A natural language processing method to identify social determinants of health in electronic health records

August 15, 2019
Free for AMIA members; $50 for non-members
Cosmin Adrian Bejan, PhD

Understanding how to identify the social determinants of health from electronic health records (EHRs) could provide important insights to understand health or disease outcomes. We developed a methodology to capture 2 rare and severe social determinants of health, homelessness and adverse childhood experiences (ACEs), from a large EHR repository.

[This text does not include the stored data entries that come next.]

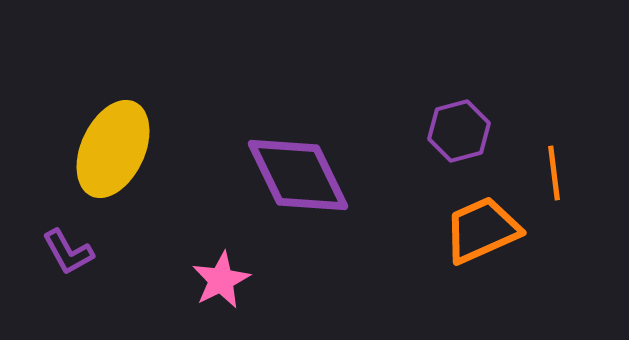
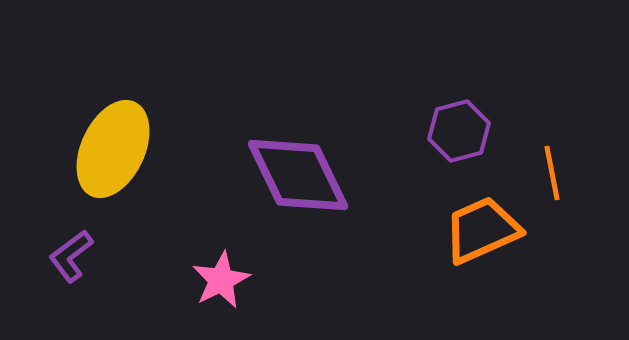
orange line: moved 2 px left; rotated 4 degrees counterclockwise
purple L-shape: moved 3 px right, 4 px down; rotated 82 degrees clockwise
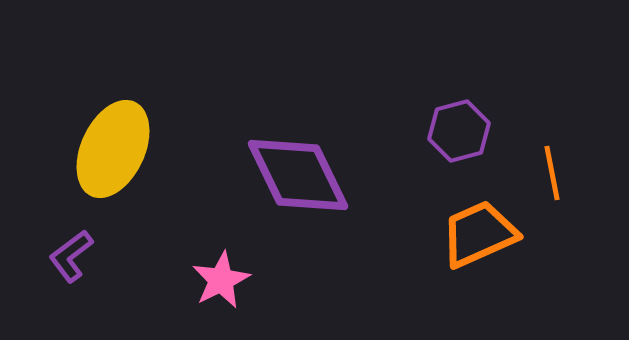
orange trapezoid: moved 3 px left, 4 px down
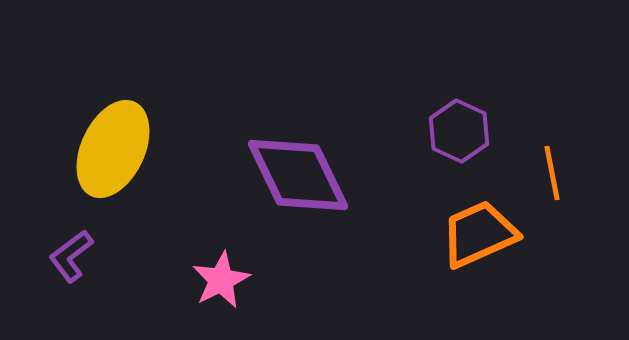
purple hexagon: rotated 20 degrees counterclockwise
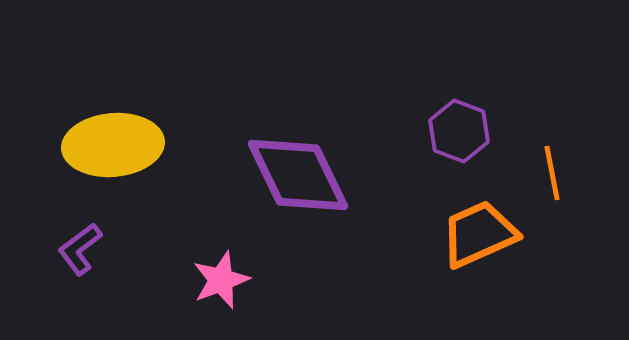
purple hexagon: rotated 4 degrees counterclockwise
yellow ellipse: moved 4 px up; rotated 60 degrees clockwise
purple L-shape: moved 9 px right, 7 px up
pink star: rotated 6 degrees clockwise
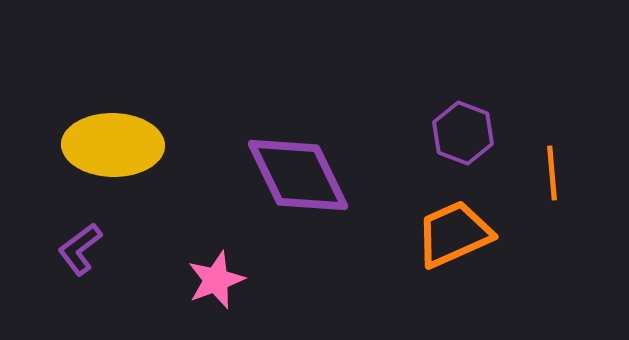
purple hexagon: moved 4 px right, 2 px down
yellow ellipse: rotated 6 degrees clockwise
orange line: rotated 6 degrees clockwise
orange trapezoid: moved 25 px left
pink star: moved 5 px left
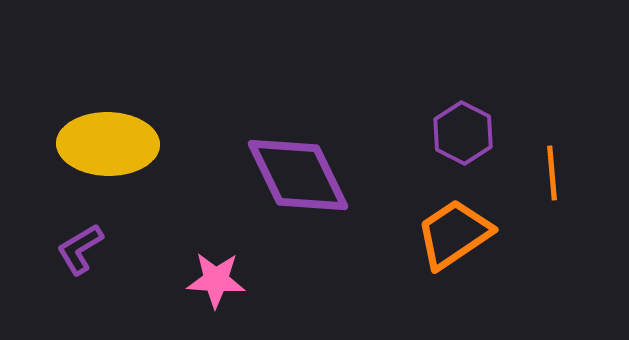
purple hexagon: rotated 6 degrees clockwise
yellow ellipse: moved 5 px left, 1 px up
orange trapezoid: rotated 10 degrees counterclockwise
purple L-shape: rotated 6 degrees clockwise
pink star: rotated 24 degrees clockwise
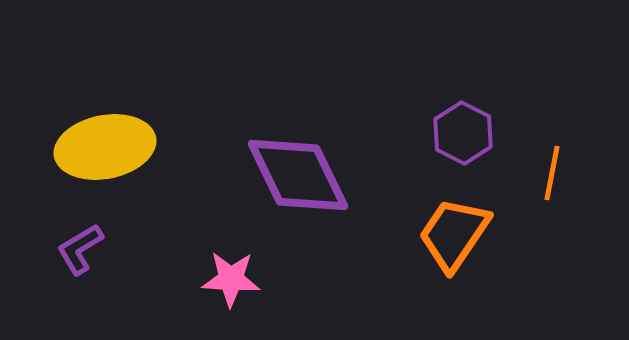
yellow ellipse: moved 3 px left, 3 px down; rotated 12 degrees counterclockwise
orange line: rotated 16 degrees clockwise
orange trapezoid: rotated 22 degrees counterclockwise
pink star: moved 15 px right, 1 px up
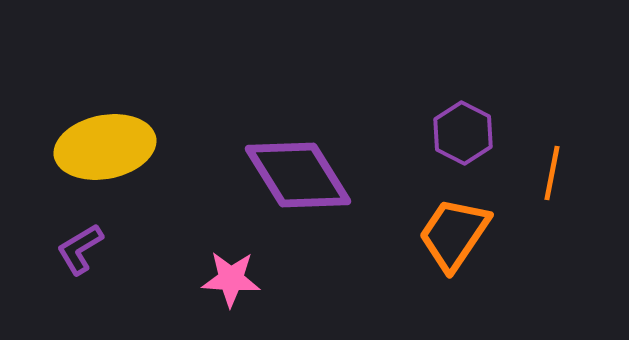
purple diamond: rotated 6 degrees counterclockwise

We first constructed lexicons to capture homelessness and ACE phenotypic profiles. We employed word2vec and lexical associations to mine homelessness-related words. Next, using relevance feedback, we refined the 2 profiles with iterative searches over 100 million notes from the Vanderbilt EHR. Seven assessors manually reviewed the top-ranked results of 2544 patient visits relevant for homelessness and 1000 patients relevant for ACE. word2vec yielded better performance (area under the precision-recall curve [AUPRC] of 0.94) than lexical associations (AUPRC = 0.83) for extracting homelessness-related words. A comparative study of searches for the 2 phenotypes revealed a higher performance achieved for homelessness (AUPRC = 0.95) than ACE (AUPRC = 0.79). A temporal analysis of the homeless population showed that the majority experienced chronic homelessness. Most ACE patients suffered sexual (70%) and/or physical (50.6%) abuse, with the top-ranked abuser keywords being “father” (21.8%) and “mother” (15.4%). Top prevalent associated conditions for homeless patients were lack of housing (62.8%) and tobacco use disorder (61.5%), while for ACE patients it was mental disorders (36.6%–47.6%). We provide an efficient solution for mining homelessness and ACE information from EHRs, which can facilitate large clinical and genetic studies of these social determinants of health.

Learning Objectives

After participating in this activity, the learner should be better able to:

  • Engage in information extraction for social determinants of health 
  • Understand deep learning in clinical NLP

Speaker Information

Cosmin Adrian Bejan, PhD
Assistant Professor of Biomedical Informatics
School of Medicine at Vanderbilt University

Cosmin Adrian Bejan is an Assistant Professor of Biomedical Informatics in the School of Medicine at Vanderbilt University.  His research lies at the intersection of biomedical informatics, natural language processing, and machine learning. Currently, he is developing text mining technologies for processing narrative patient reports to identify illness phenotypes and to facilitate clinical and translational studies of large cohorts of critically ill patients. One methodology he recently devised for this purpose is based on statistical hypothesis testing to extract the most relevant clinical information corresponding to the phenotype of interest. For this study, he also developed a state-of-the-art assertion classifier for assigning assertion values to the concepts associated with a specific phenotype.

Dr. Bejan received his B.S. and M.S. in computer science from the University of Iasi, Romania and his Ph.D. in computer science from the University of Texas at Dallas. He completed postdoctoral studies at the Institute for Creative Technologies of the University of Southern California, the Department of Biomedical Informatics and Medical Education at the University of Washington, and the Department of Biomedical Informatics at Vanderbilt University.